The Glock 21 SF
Photo credit: Frank Borelli
The Glock 21
Photo credit: Glock
For a long time now, there has been some speculation as to what the Glock Model 40 would be. I've been dreaming about a single-stack .45ACP with an 8+1 capacity and a 4.5 to 5-inch barrel. I've been told that although such a weapon is on the "wish list," it's not likely to be the next weapon made. To be honest, I never expected Glock to make another gun in .45ACP after they came out with the G37, G38 and G39 in .45GAP. I was quite surprised to see the Glock 21SF being released and have to wonder if it doesn't represent the potential fourth generation of Glock evolution. Let's take a look at what's different and whether that difference is good or bad.
Shown here to the right, the Glock 21SF has some minor exterior design changes as compared to the Glock 21 (shown below right). The Glock 21, a standard third generation Glock pistol, sports the molded-in finger grooves in the grip frame and a mounting rail on the dust cover for mounting lights or lasers. The Glock 21SF incorporates three changes, two of which I fully understand and appreciate, and the third which I may not appreciate a lot, but that does make sense.
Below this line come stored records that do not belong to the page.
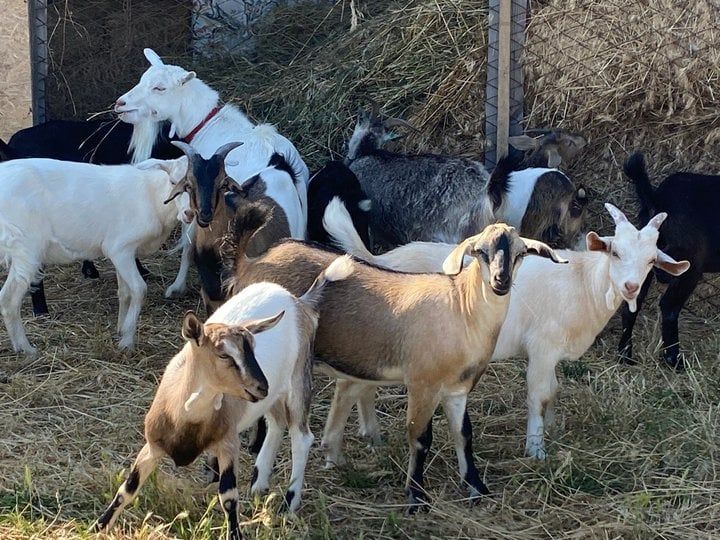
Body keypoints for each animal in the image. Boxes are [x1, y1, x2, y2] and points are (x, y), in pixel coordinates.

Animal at [0, 156, 190, 354]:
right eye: (173, 181)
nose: (189, 214)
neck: (152, 196)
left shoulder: (123, 254)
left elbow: (125, 292)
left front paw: (120, 329)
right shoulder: (120, 248)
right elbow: (139, 289)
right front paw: (127, 341)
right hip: (25, 247)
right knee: (8, 299)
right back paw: (27, 349)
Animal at [95, 253, 353, 538]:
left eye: (252, 347)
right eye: (223, 354)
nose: (260, 385)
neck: (186, 416)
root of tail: (298, 301)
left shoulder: (228, 444)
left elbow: (228, 497)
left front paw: (236, 533)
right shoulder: (153, 445)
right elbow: (127, 488)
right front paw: (100, 525)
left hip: (298, 381)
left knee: (301, 436)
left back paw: (289, 502)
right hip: (272, 396)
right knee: (276, 425)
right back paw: (259, 485)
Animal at [224, 206, 564, 509]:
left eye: (520, 253)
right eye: (480, 251)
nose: (500, 281)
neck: (461, 309)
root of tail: (250, 262)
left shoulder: (457, 389)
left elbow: (463, 435)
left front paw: (476, 488)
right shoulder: (422, 383)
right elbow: (420, 436)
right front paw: (415, 497)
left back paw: (262, 480)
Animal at [323, 199, 690, 459]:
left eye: (651, 261)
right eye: (615, 252)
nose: (630, 287)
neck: (581, 282)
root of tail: (380, 261)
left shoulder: (551, 354)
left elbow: (553, 390)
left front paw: (552, 429)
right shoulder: (542, 347)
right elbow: (538, 394)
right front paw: (536, 449)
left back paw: (373, 436)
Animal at [618, 152, 718, 370]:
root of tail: (658, 200)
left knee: (633, 303)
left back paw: (625, 355)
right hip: (689, 266)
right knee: (669, 307)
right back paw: (674, 360)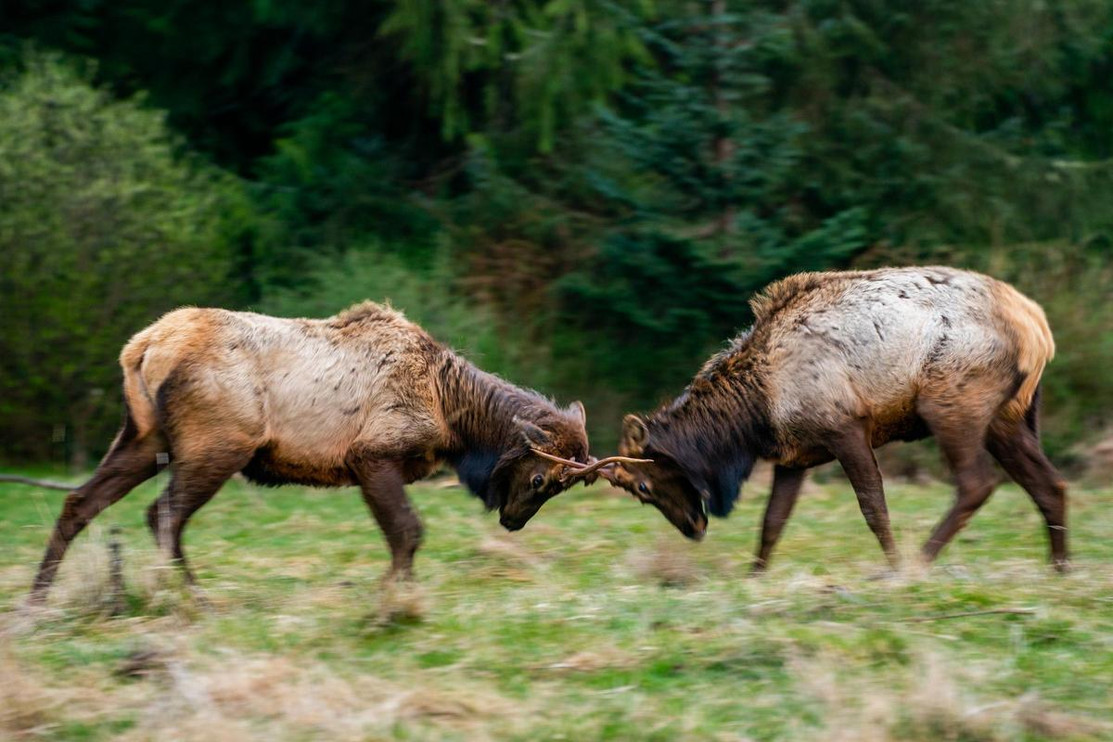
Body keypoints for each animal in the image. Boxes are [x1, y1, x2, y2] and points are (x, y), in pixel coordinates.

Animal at [26, 302, 632, 605]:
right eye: (541, 480)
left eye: (562, 485)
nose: (512, 521)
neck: (453, 415)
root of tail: (143, 347)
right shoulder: (374, 455)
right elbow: (408, 532)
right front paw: (392, 600)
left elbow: (405, 535)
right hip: (215, 444)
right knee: (163, 514)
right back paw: (194, 597)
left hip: (143, 437)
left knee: (79, 503)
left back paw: (37, 599)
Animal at [605, 268, 1064, 574]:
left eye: (642, 486)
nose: (694, 528)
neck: (752, 418)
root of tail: (1040, 329)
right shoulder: (793, 456)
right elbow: (772, 521)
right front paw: (754, 575)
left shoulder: (845, 426)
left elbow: (874, 507)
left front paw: (894, 566)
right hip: (1009, 416)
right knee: (1050, 484)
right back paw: (1061, 568)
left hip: (951, 401)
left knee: (977, 483)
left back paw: (920, 560)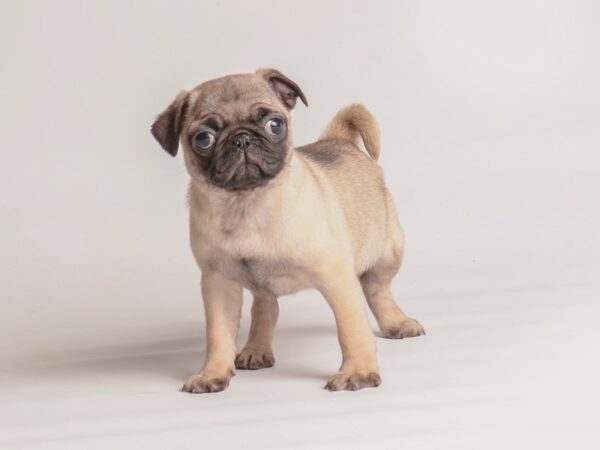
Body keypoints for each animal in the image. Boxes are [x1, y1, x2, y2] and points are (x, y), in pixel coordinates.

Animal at [150, 68, 424, 392]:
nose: (242, 139)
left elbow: (351, 329)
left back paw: (396, 323)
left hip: (388, 251)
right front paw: (212, 373)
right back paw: (256, 349)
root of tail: (338, 139)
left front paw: (357, 371)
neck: (246, 202)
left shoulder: (336, 278)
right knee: (266, 307)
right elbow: (218, 335)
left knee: (377, 290)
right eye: (204, 138)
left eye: (275, 124)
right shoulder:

The first change from Glock 21 to Glock 21SF is the ambidextrous magazine release. While I'm not a design or mechanical engineer, I never really thought that this would be a hard thing to do. Glock did it, though, without making it a lever that's pulled down to achieve magazine release. To top it off, Glock also had to redesign their magazines to address the differences in the original G21 and the G21SF. Their new magazines will function in both designs, but the old magazines don't have the necessary cut out in the front of the magazines to function in the new weapon. The magazine capacity didn't change: you still get 13 rounds of .45ACP in the mag, plus one more in your chamber.
The second design modification is the size of the grip frame. When I first handled a G21SF, I didn't immediately notice a difference, but when I had the chance to handle a G21 next to a G21SF side by side, the difference became obvious. This is definitely something you need to feel to appreciate. That 13 rounds of .45ACP fit into so comfortable a grip and one so slim is amazing to me. Part of the difference in size is easily observed when you look at the grip frame from the bottom. The dead space behind the magazine well is much smaller on the G21SF than it is on the G21. That isn't the only change, though there is also a noticeable difference in the thickness of the grip frame on either side of the mag well. If I'd had a set of calipers to measure the difference with, I'd report on exactly what it is. Unfortunately, I just have to say, "It felt thinner and was more comfortable in my hand."
The third design modification is the inclusion of a full MIL-SPEC 1913 Picatinny rail system on the dust cover. If you compare the photo at right to that of the standard G21 below it, the difference in the rail mounting system is easy to see. I'm sure there is a benefit to this design modification, but in my working world there was no need for it.
Between the three design mods, I find the slimmer grip to be the most valuable. The ambidextrous magazine release has a high utilitarian value as well. The Picatinny rail on the dust cover is better to have and not need than need and not have. So, how does it all add up on the range?
My test G21SF fed and fired all of the different types of ammo I put through it without a hiccup. The assortment of ammo I fired included:
- general junk reloads that I bought at a local gun show some years ago;
- some old CCI Lawman 230g JHPs;
- Federal Hydra-Shok JHPs
- Speer Gold Dot JHPs
- Winchester 230g FMJ (ball)
- UMC 230g FMJ (ball)
For all that, I experienced zero failure-to-feed malfunctions. Every round fed with no issues. Prior to starting my time at the range, I had lubed the G21SF as follows: I took a cotton swab with a drop of MiliTec-1 on it, and ran the swab the inside of the rails on the slide. Nothing else was lubed or treated. At no point did I ever notice the slide moving back into battery slow due to carbon or powder residue.
I also didn't experience any malfunctions as misfires. Every round chambered fired with a single strike. Ejection was positive and, thanks to the sharp recoil of the .45ACP cartridge, the brass was cleared fast and well. I found some ejected brass as far as twenty feet away. Reloads were quick and easy as the magazines fell free of the mag-well with a good push on either side of the ambi-mag release.
I wasn't shooting to test fine accuracy, but throughout my afternoon of shooting, I had no issues keeping all rounds inside the 8-ring (rapid fire) and the 9-ring (slow fire) on a standard B27 target. On a TQ-15 target I was able to easily keep everything inside the smaller of the two boxes. Recoil was more than manageable and was even referred to as "comfortable" by a female student shooter on the range that afternoon.
As a long-standing fan of both Glocks and the .45ACP round, I've found myself thinking longer and harder about the G21SF. Again, while the Picatinny rail on the dust cover doesn't matter to me, I appreciate the versatility of the ambidextrous magazine release and the increased shooting comfort had from the slimmer grip profile. If you haven't had opportunity to handle one of these weapons, seek the experience out. Take my advice though: don't shoot one unless you have the money to spend adding it to your collection.